_MATERIAL SHOWN_
--------

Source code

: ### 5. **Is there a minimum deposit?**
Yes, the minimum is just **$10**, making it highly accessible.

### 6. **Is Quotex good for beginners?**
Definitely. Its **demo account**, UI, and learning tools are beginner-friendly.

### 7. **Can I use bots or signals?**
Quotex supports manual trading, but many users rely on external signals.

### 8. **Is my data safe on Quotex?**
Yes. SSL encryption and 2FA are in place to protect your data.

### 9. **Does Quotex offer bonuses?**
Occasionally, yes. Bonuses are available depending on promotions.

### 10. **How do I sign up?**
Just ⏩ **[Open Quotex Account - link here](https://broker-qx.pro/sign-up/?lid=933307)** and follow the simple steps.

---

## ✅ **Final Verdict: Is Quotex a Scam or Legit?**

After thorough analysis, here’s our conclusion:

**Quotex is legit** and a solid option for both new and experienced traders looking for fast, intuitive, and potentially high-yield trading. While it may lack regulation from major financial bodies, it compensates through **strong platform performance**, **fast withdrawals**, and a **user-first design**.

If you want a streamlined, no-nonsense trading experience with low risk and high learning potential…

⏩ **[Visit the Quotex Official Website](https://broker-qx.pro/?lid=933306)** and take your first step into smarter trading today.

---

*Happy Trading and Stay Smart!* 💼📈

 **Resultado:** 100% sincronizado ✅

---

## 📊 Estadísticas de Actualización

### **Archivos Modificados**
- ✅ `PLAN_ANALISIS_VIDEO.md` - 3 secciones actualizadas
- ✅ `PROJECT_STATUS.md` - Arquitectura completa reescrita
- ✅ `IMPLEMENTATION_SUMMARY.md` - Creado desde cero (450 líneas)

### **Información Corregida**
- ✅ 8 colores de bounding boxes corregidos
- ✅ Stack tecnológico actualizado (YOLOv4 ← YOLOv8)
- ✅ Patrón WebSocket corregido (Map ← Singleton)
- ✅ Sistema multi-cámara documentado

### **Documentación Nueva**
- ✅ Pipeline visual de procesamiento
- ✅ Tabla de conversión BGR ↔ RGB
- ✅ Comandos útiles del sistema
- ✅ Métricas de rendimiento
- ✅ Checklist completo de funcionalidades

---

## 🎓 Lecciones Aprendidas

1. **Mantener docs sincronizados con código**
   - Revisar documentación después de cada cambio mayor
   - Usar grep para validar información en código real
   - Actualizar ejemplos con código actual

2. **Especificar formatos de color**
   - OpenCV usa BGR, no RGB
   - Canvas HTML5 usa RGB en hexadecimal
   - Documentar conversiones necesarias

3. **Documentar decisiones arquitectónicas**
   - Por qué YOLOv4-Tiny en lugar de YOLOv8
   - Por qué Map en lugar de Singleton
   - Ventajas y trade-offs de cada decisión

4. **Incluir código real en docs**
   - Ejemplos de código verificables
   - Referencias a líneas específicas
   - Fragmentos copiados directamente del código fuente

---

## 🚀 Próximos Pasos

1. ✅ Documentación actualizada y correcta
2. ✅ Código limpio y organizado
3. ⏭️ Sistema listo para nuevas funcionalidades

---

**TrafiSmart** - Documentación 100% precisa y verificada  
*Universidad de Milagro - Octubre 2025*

--------

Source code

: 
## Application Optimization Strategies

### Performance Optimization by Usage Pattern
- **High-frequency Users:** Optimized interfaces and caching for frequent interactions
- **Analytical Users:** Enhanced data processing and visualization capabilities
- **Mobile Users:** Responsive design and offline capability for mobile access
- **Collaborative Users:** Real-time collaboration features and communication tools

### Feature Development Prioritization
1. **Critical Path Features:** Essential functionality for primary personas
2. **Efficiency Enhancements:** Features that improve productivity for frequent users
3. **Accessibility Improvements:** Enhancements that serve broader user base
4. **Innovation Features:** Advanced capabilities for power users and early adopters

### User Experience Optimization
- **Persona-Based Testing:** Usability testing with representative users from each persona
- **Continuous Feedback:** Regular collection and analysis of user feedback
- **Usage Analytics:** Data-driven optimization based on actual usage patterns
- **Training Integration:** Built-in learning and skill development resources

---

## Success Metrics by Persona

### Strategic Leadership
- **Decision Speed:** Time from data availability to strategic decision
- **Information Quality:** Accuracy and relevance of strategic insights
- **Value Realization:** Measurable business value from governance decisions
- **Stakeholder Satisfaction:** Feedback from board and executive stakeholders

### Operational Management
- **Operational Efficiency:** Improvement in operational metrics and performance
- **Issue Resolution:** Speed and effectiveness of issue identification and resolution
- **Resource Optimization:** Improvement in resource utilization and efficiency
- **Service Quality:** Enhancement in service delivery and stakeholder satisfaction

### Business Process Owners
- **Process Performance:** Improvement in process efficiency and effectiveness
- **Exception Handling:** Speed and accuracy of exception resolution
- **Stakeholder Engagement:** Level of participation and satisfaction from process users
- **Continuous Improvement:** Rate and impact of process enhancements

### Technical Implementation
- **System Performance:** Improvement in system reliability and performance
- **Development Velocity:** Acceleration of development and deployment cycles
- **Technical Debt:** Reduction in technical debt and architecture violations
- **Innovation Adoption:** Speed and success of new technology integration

--------

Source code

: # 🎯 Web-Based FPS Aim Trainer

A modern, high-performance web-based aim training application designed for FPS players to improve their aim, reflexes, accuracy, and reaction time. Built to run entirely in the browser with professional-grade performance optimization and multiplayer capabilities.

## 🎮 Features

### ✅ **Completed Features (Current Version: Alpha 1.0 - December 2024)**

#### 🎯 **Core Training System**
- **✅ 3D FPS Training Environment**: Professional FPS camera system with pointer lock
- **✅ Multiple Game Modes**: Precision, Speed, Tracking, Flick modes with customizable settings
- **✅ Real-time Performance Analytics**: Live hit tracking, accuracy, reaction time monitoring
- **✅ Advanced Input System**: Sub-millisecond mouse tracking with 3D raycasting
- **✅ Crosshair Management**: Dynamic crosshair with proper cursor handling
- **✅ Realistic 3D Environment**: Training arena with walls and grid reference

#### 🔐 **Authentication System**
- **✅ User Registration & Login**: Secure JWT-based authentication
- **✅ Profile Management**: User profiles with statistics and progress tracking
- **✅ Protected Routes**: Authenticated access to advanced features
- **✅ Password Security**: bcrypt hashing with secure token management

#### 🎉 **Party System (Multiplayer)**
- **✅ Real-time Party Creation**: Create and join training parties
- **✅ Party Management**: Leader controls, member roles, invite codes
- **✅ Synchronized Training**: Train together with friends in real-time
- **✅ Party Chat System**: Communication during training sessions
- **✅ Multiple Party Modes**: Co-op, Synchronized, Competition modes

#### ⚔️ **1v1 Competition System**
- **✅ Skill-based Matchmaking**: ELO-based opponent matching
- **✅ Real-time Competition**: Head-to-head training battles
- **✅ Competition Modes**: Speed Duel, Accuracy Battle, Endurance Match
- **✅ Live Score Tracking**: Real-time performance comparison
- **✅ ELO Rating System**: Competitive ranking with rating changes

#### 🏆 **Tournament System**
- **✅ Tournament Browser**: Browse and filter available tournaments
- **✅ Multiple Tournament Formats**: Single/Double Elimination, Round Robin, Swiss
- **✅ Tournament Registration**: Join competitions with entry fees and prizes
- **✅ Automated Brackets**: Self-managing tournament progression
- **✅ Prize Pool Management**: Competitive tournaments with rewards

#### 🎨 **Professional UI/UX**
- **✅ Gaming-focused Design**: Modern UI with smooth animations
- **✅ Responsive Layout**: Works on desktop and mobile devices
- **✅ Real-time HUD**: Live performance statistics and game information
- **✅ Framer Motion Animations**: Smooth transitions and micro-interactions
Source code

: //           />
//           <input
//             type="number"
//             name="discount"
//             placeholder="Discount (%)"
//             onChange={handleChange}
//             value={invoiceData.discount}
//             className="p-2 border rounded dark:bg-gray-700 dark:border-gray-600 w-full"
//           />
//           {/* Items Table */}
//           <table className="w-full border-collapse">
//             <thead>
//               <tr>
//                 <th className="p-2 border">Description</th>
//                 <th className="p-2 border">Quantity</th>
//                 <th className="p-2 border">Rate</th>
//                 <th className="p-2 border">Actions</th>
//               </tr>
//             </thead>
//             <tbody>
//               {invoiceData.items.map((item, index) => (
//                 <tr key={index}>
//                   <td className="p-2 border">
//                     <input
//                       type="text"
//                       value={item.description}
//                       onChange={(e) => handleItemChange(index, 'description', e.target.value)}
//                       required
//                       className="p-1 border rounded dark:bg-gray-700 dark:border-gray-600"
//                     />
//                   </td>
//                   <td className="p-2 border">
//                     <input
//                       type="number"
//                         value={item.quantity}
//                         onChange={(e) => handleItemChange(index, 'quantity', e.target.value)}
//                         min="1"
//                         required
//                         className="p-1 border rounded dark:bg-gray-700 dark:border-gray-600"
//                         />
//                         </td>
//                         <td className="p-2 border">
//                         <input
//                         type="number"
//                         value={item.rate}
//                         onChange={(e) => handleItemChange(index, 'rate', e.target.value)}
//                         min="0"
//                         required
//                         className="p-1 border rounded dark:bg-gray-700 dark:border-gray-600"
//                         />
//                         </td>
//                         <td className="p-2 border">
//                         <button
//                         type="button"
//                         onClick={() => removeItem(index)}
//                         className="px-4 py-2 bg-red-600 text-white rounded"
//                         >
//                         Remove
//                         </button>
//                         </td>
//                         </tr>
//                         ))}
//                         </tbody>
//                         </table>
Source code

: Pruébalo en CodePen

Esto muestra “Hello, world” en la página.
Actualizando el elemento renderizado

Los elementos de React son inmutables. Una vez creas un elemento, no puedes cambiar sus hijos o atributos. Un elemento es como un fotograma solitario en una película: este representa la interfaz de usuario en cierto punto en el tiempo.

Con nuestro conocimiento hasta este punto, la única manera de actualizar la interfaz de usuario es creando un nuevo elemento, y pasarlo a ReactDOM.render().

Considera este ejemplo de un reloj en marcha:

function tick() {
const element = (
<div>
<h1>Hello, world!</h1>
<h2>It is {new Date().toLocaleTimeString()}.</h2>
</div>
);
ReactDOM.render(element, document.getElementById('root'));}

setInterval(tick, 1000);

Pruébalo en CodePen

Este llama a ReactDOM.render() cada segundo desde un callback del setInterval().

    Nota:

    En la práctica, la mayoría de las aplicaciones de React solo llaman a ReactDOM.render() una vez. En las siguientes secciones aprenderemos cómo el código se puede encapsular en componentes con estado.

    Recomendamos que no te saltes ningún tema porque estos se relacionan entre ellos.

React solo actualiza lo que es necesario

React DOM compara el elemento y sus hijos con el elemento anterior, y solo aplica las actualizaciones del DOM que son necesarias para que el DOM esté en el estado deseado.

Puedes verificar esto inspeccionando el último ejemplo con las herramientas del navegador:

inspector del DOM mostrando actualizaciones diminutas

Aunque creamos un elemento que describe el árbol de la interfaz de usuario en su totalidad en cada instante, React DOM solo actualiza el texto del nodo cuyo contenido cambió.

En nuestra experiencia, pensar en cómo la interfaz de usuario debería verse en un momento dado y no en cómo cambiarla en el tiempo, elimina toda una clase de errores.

--------

_WORK TASK_
Lines to set down from above: the line with "## ✅ **Final", the line with "a **user-first design**.", and every line between, each exactly as written.

_YOUR SOLUTION_
## ✅ **Final Verdict: Is Quotex a Scam or Legit?**

After thorough analysis, here’s our conclusion:

**Quotex is legit** and a solid option for both new and experienced traders looking for fast, intuitive, and potentially high-yield trading. While it may lack regulation from major financial bodies, it compensates through **strong platform performance**, **fast withdrawals**, and a **user-first design**.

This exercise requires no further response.